Write the records out again, exactly as they stand below.

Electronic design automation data
=== Section Start ===

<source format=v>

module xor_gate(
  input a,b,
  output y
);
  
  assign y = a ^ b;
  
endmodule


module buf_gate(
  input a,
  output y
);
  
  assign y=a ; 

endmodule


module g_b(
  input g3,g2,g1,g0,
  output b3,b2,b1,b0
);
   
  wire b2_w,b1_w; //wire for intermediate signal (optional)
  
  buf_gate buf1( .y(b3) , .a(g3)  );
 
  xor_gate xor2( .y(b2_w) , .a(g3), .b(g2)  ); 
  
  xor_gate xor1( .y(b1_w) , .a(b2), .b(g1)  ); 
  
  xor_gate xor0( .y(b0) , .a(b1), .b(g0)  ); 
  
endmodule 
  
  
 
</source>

=== Section End ===

◆ **Response area**:
<source format=v>

module xor_gate(
  input a,b,
  output y
);
  
  assign y = a ^ b;
  
endmodule


module buf_gate(
  input a,
  output y
);
  
  assign y=a ; 

endmodule


module g_b(
  input g3,g2,g1,g0,
  output b3,b2,b1,b0
);
   
  wire b2_w,b1_w; //wire for intermediate signal (optional)
  
  buf_gate buf1( .y(b3) , .a(g3)  );
 
  xor_gate xor2( .y(b2_w) , .a(g3), .b(g2)  ); 
  
  xor_gate xor1( .y(b1_w) , .a(b2), .b(g1)  ); 
  
  xor_gate xor0( .y(b0) , .a(b1), .b(g0)  ); 
  
endmodule 
  
  
 
</source>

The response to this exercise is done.